** ACTIVITY **
Starting at the first line of the data, print every line up to and including the one with "Spoločnosť sa zaväzuje", but no pictures.
□ □ □ □ □ □ □
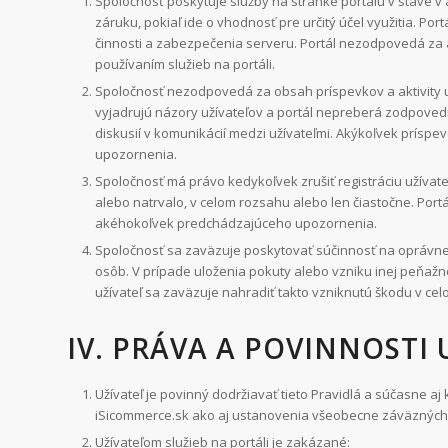
Spoločnosť poskytuje služby na stránke portálu v stave v
záruku, pokiaľ ide o vhodnosť pre určitý účel využitia. Po
činnosti a zabezpečenia serveru. Portál nezodpovedá za a
používaním služieb na portáli.
Spoločnosť nezodpovedá za obsah príspevkov a aktivity uží
vyjadrujú názory užívateľov a portál nepreberá zodpove
diskusií v komunikácií medzi užívateľmi. Akýkoľvek prísp
upozornenia.
Spoločnosť má právo kedykoľvek zrušiť registráciu užívat
alebo natrvalo, v celom rozsahu alebo len čiastočne. Port
akéhokoľvek predchádzajúceho upozornenia.
Spoločnosť sa zaväzuje poskytovať súčinnosť na oprávne
osôb. V prípade uloženia pokuty alebo vzniku inej peňažne
užívateľ sa zaväzuje nahradiť takto vzniknutú škodu v ce
IV. PRÁVA A POVINNOSTI 
Užívateľ je povinný dodržiavať tieto Pravidlá a súčasne aj 
iSicommerce.sk ako aj ustanovenia všeobecne záväzných
Užívateľom služieb na portáli je zakázané:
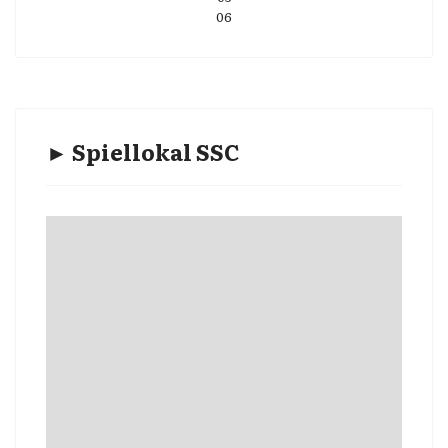
06
► Spiellokal SSC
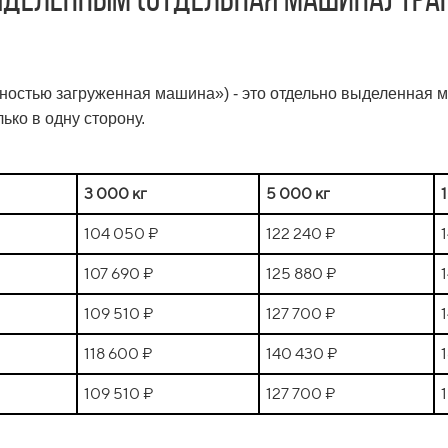
ыделенным (отдельная машина) тра
полностью загруженная машина») - это отдельно выделенная 
ько в одну сторону.
3 000 кг
5 000 кг
104 050 ₽
122 240 ₽
107 690 ₽
125 880 ₽
109 510 ₽
127 700 ₽
118 600 ₽
140 430 ₽
109 510 ₽
127 700 ₽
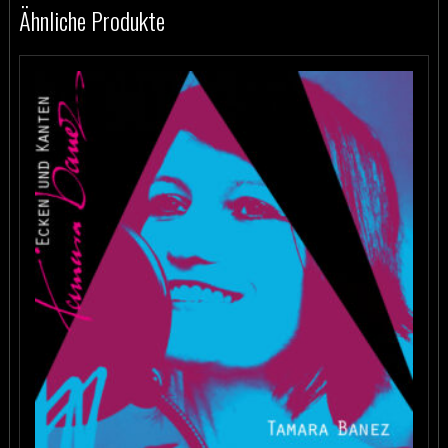
Ähnliche Produkte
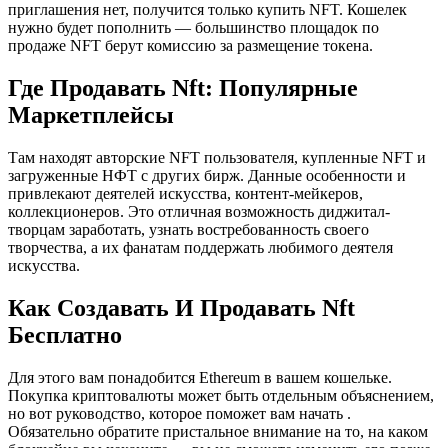
приглашения нет, получится только купить NFT. Кошелек
нужно будет пополнить — большинство площадок по
продаже NFT берут комиссию за размещение токена.
Где Продавать Nft: Популярные
Маркетплейсы
Там находят авторские NFT пользователя, купленные NFT и
загруженные НФТ с других бирж. Данные особенности и
привлекают деятелей искусства, контент-мейкеров,
коллекционеров. Это отличная возможность диджитал-
творцам заработать, узнать востребованность своего
творчества, а их фанатам поддержать любимого деятеля
искусства.
Как Создавать И Продавать Nft
Бесплатно
Для этого вам понадобится Ethereum в вашем кошельке.
Покупка криптовалюты может быть отдельным объяснением,
но вот руководство, которое поможет вам начать .
Обязательно обратите пристальное внимание на то, на каком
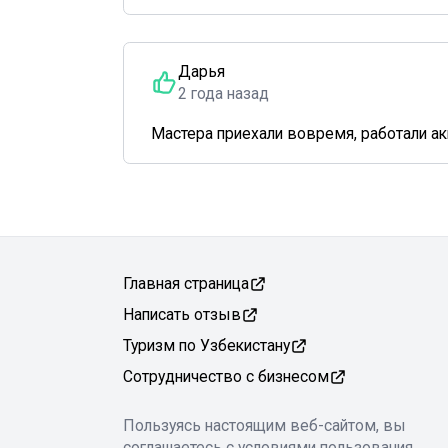
Дарья
2 года назад
Мастера приехали вовремя, работали акк
Главная страница
Написать отзыв
Туризм по Узбекистану
Сотрудничество с бизнесом
Пользуясь настоящим веб-сайтом, вы
соглашаетесь с условиями пользования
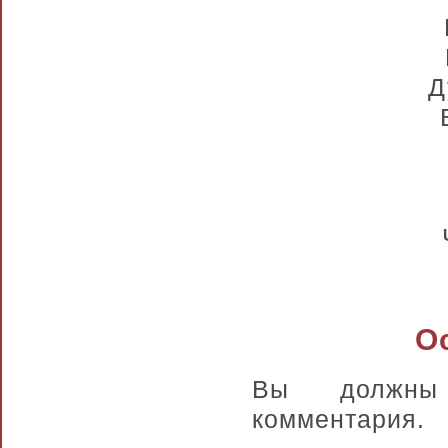
Д
О
Вы долж
комментария.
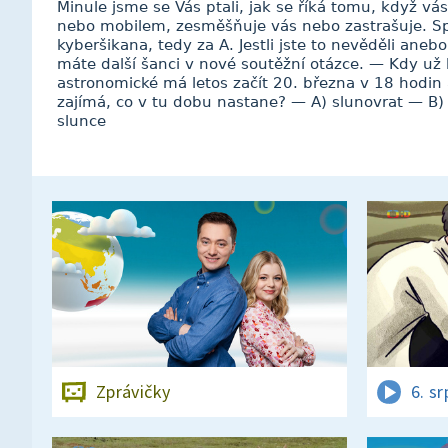
Minule jsme se Vás ptali, jak se říká tomu, když vá
nebo mobilem, zesměšňuje vás nebo zastrašuje. S
kyberšikana, tedy za A. Jestli jste to nevěděli anebo 
máte další šanci v nové soutěžní otázce. — Kdy už 
astronomické má letos začít 20. března v 18 hodin
zajímá, co v tu dobu nastane? — A) slunovrat — B
slunce
Zprávičky
6. s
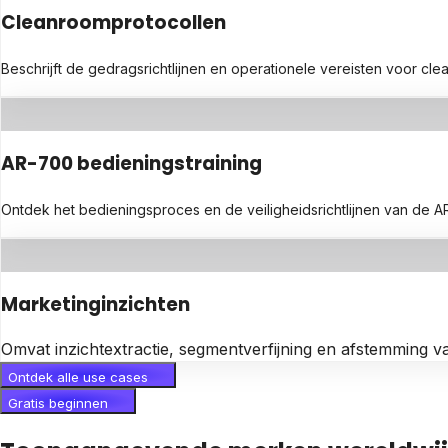
Cleanroomprotocollen
Beschrijft de gedragsrichtlijnen en operationele vereisten voor c
AR-700 bedieningstraining
Ontdek het bedieningsproces en de veiligheidsrichtlijnen van de
Marketinginzichten
Omvat inzichtextractie, segmentverfijning en afstemming v
Ontdek alle use cases
Gratis beginnen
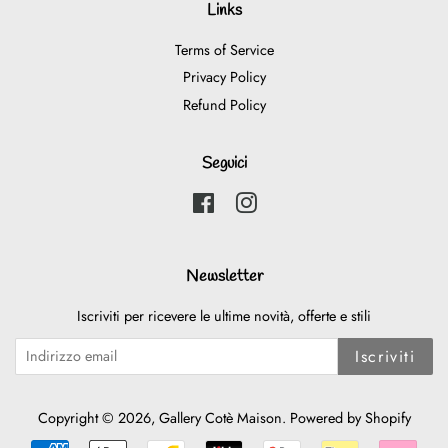
Links
Terms of Service
Privacy Policy
Refund Policy
Seguici
Facebook
Instagram
Newsletter
Iscriviti per ricevere le ultime novità, offerte e stili
Iscriviti
Copyright © 2026,
Gallery Cotè Maison
. Powered by Shopify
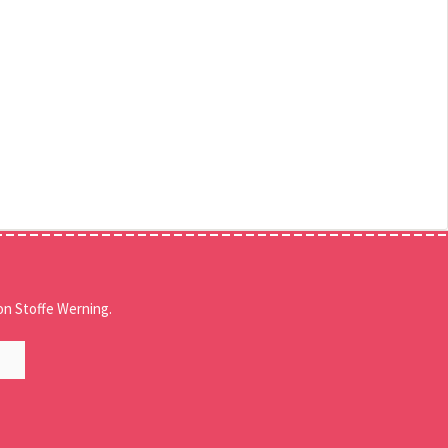
n Stoffe Werning.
□ □ □ □ □ □ □
** RESULT **
Spoločnosť poskytuje služby na stránke portálu v stave v
záruku, pokiaľ ide o vhodnosť pre určitý účel využitia. Po
činnosti a zabezpečenia serveru. Portál nezodpovedá za a
používaním služieb na portáli.
Spoločnosť nezodpovedá za obsah príspevkov a aktivity uží
vyjadrujú názory užívateľov a portál nepreberá zodpove
diskusií v komunikácií medzi užívateľmi. Akýkoľvek prísp
upozornenia.
Spoločnosť má právo kedykoľvek zrušiť registráciu užívat
alebo natrvalo, v celom rozsahu alebo len čiastočne. Port
akéhokoľvek predchádzajúceho upozornenia.
Spoločnosť sa zaväzuje poskytovať súčinnosť na oprávne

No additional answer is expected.